Saved data entries:
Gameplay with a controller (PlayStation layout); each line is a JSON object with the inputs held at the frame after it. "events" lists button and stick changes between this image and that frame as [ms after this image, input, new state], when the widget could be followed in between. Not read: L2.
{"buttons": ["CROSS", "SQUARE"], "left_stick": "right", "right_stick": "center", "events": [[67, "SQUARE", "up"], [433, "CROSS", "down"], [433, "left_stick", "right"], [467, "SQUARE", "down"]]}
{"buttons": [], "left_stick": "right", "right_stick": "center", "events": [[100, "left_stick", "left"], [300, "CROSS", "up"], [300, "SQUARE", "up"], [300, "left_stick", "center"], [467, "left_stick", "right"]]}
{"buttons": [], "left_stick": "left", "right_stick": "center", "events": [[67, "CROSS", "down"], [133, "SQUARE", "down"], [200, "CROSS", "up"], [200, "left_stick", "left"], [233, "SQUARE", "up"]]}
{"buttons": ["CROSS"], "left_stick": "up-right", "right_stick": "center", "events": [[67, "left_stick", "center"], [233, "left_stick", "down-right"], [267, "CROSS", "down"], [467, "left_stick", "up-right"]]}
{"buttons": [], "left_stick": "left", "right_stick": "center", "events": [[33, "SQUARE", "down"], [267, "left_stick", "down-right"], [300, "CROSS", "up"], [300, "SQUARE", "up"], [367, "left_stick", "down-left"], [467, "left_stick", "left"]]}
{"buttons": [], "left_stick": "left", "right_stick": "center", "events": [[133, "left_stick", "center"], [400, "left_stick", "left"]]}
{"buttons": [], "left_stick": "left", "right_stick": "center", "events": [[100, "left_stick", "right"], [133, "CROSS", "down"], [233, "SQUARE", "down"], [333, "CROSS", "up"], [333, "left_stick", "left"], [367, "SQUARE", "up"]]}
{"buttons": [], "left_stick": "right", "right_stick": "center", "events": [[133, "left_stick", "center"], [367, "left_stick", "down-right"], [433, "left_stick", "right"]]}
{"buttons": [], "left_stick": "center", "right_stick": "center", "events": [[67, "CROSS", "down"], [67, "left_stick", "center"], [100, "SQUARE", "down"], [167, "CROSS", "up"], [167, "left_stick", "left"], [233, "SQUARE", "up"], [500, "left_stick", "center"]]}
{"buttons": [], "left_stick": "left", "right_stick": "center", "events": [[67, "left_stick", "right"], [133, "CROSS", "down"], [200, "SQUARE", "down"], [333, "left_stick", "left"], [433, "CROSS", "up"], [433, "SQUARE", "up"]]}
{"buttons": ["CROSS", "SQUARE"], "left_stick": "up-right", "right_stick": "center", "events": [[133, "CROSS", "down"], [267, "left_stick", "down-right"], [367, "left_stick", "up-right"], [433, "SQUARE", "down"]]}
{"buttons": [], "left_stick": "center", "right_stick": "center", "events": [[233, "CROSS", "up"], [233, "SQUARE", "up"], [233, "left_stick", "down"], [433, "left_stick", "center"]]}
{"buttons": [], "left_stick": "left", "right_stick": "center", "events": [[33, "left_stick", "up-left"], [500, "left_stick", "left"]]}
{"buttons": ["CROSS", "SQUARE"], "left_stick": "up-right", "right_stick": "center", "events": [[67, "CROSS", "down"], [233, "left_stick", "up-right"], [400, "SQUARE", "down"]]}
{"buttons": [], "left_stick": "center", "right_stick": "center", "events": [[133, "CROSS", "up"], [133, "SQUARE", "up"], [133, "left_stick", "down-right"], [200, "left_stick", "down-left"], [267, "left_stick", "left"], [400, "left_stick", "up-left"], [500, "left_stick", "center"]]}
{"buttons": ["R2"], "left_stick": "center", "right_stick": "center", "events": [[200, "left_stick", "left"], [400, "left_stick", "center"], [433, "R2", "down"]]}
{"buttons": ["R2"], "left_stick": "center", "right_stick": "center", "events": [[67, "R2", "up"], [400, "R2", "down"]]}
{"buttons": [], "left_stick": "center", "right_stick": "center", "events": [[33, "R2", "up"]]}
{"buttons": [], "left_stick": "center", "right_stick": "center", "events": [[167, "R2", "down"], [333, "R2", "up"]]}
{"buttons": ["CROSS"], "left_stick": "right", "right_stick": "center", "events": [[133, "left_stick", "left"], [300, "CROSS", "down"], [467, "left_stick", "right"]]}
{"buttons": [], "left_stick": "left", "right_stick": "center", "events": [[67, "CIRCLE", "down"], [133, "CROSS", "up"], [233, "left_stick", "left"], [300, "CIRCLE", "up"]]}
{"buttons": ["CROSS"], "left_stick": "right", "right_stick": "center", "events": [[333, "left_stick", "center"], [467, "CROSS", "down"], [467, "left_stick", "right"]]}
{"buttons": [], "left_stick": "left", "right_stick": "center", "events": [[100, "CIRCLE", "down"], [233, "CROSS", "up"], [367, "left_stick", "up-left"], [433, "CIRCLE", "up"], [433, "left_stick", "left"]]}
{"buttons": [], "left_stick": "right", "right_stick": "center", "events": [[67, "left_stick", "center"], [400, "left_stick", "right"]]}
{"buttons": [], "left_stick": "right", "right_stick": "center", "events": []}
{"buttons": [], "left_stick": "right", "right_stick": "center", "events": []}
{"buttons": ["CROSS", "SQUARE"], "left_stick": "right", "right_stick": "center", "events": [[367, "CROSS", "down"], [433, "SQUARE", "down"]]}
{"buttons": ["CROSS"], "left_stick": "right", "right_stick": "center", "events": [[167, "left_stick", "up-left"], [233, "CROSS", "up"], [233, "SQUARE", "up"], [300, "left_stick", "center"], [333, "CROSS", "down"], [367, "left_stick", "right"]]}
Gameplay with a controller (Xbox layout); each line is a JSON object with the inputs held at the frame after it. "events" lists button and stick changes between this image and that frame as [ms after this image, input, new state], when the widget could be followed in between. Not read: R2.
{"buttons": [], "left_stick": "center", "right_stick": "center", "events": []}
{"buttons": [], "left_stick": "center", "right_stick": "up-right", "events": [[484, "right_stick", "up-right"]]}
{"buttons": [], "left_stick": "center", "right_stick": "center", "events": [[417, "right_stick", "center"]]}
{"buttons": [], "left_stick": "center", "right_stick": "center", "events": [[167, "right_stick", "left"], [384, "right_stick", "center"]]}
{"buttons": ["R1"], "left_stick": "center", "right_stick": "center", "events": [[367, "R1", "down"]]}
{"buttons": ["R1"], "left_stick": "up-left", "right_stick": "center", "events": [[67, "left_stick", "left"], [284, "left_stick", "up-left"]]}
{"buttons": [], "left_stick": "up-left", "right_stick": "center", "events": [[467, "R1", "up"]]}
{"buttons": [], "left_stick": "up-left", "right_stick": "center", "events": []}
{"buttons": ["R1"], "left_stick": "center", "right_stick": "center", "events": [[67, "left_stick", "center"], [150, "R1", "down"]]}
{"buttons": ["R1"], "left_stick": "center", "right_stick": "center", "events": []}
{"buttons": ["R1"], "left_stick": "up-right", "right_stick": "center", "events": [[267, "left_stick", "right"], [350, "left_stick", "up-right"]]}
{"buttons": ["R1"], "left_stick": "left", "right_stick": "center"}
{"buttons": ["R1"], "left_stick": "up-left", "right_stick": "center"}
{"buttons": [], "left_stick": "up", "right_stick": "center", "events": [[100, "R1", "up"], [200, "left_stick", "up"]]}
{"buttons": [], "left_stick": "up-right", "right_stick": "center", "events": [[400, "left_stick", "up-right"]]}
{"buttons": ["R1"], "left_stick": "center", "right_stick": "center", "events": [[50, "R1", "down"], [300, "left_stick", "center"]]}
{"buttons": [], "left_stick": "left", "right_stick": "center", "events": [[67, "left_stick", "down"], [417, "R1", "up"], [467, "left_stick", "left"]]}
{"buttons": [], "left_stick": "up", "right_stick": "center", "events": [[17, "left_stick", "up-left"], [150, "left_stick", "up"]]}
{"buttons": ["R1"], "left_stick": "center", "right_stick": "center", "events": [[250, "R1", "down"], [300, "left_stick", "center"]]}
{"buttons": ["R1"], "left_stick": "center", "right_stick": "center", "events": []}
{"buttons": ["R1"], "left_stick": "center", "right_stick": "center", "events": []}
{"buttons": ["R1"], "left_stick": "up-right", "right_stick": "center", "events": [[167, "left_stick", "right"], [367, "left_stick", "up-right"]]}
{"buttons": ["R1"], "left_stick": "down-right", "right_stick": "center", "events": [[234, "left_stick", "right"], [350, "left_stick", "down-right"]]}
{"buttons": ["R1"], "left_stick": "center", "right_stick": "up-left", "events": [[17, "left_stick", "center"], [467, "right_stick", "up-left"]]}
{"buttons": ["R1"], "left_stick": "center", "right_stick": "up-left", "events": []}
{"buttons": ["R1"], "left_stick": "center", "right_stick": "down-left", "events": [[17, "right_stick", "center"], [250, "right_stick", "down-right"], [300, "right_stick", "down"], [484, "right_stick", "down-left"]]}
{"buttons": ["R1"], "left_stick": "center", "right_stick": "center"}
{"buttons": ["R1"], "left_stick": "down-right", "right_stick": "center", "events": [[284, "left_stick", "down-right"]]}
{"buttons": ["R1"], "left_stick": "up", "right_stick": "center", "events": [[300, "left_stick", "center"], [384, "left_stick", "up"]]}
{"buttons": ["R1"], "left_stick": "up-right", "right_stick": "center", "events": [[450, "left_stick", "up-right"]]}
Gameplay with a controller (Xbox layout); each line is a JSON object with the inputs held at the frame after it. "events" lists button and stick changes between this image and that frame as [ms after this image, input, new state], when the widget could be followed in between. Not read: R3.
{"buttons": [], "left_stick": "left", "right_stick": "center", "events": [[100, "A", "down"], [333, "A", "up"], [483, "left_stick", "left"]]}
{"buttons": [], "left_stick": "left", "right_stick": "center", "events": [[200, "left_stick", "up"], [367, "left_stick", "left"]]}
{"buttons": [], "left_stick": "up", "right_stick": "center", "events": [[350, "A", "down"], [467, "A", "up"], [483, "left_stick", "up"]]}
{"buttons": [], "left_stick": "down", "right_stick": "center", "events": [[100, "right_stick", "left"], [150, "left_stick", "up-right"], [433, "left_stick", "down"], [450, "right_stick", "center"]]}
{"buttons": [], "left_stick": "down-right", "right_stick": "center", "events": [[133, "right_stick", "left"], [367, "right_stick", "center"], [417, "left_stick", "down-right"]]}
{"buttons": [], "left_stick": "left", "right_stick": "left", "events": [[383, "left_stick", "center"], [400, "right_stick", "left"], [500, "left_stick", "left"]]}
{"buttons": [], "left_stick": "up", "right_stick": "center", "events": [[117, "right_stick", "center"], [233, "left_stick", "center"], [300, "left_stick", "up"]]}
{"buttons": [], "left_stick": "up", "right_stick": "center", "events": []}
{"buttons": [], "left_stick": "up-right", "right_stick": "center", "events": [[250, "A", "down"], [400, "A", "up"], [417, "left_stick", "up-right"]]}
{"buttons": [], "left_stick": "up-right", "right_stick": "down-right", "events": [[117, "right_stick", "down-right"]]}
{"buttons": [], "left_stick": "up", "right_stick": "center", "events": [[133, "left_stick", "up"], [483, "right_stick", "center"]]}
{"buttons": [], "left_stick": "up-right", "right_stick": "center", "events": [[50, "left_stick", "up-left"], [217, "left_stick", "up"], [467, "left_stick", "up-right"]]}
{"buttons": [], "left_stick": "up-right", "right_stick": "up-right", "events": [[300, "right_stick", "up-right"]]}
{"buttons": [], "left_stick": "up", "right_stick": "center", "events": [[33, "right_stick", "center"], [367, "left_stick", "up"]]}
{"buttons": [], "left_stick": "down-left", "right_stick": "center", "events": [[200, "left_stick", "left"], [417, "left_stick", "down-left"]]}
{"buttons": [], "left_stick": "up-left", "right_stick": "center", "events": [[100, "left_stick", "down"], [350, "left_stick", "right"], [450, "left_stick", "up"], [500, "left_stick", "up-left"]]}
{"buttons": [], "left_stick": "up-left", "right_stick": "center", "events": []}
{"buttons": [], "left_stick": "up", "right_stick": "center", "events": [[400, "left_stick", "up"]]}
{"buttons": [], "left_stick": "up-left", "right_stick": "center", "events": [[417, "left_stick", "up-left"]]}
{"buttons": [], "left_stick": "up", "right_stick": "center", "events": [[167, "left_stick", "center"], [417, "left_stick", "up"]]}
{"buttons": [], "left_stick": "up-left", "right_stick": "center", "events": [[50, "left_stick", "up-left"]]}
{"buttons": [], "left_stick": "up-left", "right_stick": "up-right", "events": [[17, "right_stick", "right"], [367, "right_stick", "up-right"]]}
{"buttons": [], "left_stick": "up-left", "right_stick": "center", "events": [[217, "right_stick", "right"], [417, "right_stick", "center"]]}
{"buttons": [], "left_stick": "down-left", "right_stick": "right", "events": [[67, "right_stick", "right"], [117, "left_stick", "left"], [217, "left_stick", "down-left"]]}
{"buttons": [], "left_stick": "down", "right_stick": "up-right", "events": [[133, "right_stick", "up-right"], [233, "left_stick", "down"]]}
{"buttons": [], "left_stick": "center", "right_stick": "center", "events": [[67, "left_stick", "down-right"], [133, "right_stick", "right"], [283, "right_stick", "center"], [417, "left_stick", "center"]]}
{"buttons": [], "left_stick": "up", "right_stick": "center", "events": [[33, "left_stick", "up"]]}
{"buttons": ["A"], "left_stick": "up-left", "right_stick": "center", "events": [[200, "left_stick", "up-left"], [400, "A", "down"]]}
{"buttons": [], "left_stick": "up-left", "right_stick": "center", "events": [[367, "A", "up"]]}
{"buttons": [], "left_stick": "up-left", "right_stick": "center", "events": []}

# Task goal:
Across the records above, how many lines does the word "state" appear on? Reply with the number only.

# Final answer:
3